Playing on the very same court where she injured her ACL 18 months ago, Rachael Grinham marked her return to the PSA Tour at last week’s Australian Open at the age of 47.

The Australian’s incredible longevity in the game was further surmised by her first-round opponent on the day, Egypt’s Haya Ali, who was only four months old when Grinham first reached the summit of the women’s world rankings in August 2004 – a position that she would go on to hold for 16 consecutive months.

Ranking History from SquashInfo

Despite the match ending in defeat, Grinham was more than able to put up a fight against her teenage opponent, with the two-time Australian Open winner admitting her delight at competing on court once again.

“I wasn’t expecting to do much, to be honest,” she said. “It was my first match back post-ACL injury and my training hasn’t gotten me back to 100% fitness yet. I didn’t know how it was going to go and I was quite happy with the amount of points I did win and how I stuck in the rallies.

“Considering it was such a big event, I was just thrilled to get in it. Lots of Aussies come to watch it, so I’m happy I could get in it.”

Grinham has achieved almost all there is to achieve in the sport of squash, claiming 37 titles during her career and competing in 313 PSA Tour events to date – the most tournaments of any female player in the history of the game.

The Aussie admitted that she didn’t have any specific goals heading into the future and was instead looking to enjoy every game as it comes.

She said: “For me at the moment, coming back to play tournaments is all about enjoying my squash and being back on court. I’m coming in and not expecting to win, so when you’re the underdog you’re just coming on and just enjoying being there.

“Mentally, I was just happy to be back on court and enjoying my squash again.”

Last week was also an important landmark for Australian squash, with the Sydney-based City Tattersalls Group Australian Open 2024 being the biggest PSA event in the country since 2012. On the impact of the event, Grinham said:

“It’s massive. Even the last time we played a World Tour event here back in 2022, I think that was the biggest event we had had in quite a while, so that was great.

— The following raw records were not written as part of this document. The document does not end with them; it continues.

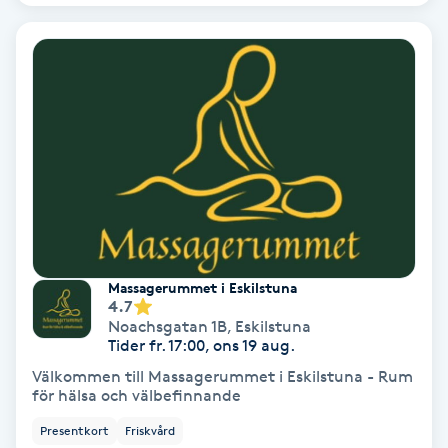
Samtalsterapi
Senioryoga
Shiatsu
Singelfransar
Sjukgymnastik
Massagerummet i Eskilstuna
4.7
Skalpmassage
Noachsgatan 1B
,
Eskilstuna
Tider fr. 17:00, ons 19 aug.
Skinbooster
Välkommen till Massagerummet i Eskilstuna - Rum
för hälsa och välbefinnande
Sklerosering
Presentkort
Friskvård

Now that they have bumped it up to 50k, it’s massive, and I can’t remember the last time the Australian Open was that big and we had such good players coming to play here.”

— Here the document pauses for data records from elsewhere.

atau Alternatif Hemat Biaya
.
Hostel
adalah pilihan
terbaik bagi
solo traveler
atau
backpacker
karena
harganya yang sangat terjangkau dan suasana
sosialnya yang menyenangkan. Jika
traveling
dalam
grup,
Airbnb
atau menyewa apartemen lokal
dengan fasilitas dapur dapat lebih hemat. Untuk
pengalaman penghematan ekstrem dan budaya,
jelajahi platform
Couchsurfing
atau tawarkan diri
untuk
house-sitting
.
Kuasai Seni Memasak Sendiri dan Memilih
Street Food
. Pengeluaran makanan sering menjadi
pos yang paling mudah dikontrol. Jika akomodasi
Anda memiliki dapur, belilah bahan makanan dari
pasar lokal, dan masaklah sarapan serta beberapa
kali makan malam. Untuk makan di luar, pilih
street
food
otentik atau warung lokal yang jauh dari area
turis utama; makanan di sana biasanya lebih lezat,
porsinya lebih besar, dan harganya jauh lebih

Despite spending a year-and-a-half away from tour, Grinham admitted that this time has flown by, with her and her partner, former World No.2 Jenny Duncalf, starting a family last year with the arrival of their first child, Finley.

She said: “We have had a baby, so that and my rehab are why I’ve had a delay returning to tour. I’m still working myself up to 100% fitness because I have kind of been occupied with a new little human.

“It’s been wonderful and a great experience.”

Looking ahead to the future, Grinham added:

“I don’t really know what my plans are to be honest. “We have the little guy, so I’m not sure how things are going to go. Jenny works as a coach for Squash Australia, so she tends to travel to all of the events to watch players and I sort of go along anyway.

‘I’m kind of aiming to maybe play in some of these tournaments at the same time, but I also just want to get back to playing at a 100% fitness. I’m going to try and still enjoy playing some matches and pushing our top girls.”